Late one night in mid-January, Will, anguished and in obvious pain, confided to me he wanted to “end it all.” The next day I called Dr. Salerian. He recommended immediate hospitalization, and Will, too ragged and broken to fight, gave in.
January 2001: Salerian practiced out of the Psychiatric Institute of Washington, where he also served as medical director. Although the hospital had an adolescent wing, Dr. Salerian declined to place Will there, describing it as “too dangerous, too dysfunctional.” The adolescent unit housed kids whose issues were, for the most part, the result of behavioral problems, substance abuse, physical abuse, or neglect; about half were wards of the court—abandoned by a miserably inadequate health care system or families without resources to care for them.

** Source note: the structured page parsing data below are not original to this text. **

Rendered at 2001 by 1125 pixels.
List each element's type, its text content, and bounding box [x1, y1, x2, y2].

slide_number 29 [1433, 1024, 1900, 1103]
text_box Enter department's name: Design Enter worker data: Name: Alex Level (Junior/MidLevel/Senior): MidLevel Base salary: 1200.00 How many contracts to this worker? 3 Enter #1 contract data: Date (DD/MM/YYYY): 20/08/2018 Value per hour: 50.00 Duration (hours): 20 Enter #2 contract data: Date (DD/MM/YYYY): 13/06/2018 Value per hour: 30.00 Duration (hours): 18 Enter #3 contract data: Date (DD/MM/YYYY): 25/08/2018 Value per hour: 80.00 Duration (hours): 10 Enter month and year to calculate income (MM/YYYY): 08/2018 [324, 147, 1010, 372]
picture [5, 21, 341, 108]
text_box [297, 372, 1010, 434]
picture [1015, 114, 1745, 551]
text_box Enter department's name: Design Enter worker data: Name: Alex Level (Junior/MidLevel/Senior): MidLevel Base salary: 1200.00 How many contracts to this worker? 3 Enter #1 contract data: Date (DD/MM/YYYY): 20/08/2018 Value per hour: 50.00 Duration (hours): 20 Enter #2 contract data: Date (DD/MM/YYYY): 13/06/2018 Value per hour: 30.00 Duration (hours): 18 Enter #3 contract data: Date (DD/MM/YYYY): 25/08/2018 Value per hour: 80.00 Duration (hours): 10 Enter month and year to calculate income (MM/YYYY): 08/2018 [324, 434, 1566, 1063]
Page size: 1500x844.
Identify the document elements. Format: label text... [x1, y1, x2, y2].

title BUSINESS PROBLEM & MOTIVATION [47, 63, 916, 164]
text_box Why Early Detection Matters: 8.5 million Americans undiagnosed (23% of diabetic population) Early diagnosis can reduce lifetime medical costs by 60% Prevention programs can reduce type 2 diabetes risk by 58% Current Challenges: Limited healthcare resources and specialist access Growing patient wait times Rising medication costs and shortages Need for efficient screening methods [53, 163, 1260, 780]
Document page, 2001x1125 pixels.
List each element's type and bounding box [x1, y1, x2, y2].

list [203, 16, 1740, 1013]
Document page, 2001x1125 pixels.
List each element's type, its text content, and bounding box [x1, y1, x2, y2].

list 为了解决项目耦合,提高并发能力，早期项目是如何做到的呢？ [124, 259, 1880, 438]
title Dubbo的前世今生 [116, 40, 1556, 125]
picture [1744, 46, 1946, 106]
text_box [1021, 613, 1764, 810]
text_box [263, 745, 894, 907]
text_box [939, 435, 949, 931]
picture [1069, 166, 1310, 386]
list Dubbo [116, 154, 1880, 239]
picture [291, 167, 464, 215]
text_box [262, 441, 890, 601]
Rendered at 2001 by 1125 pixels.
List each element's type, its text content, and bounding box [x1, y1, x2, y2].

Dr. Salerian convinced me that Will belonged instead on the Mood Disorders Unit.
“Look, Gail”—Salerian tried to comfort me the day of Will’s admission—“I want him here on my unit, where I can keep close watch on him. I will care for him as though he were my own son.” A consolation of sorts.
I drove Will to the hospital midmorning on Tuesday, January 16. It was a crystalline winter’s day. We were winding our way through Rock Creek Park, patches of old snow snaked between tree trunks.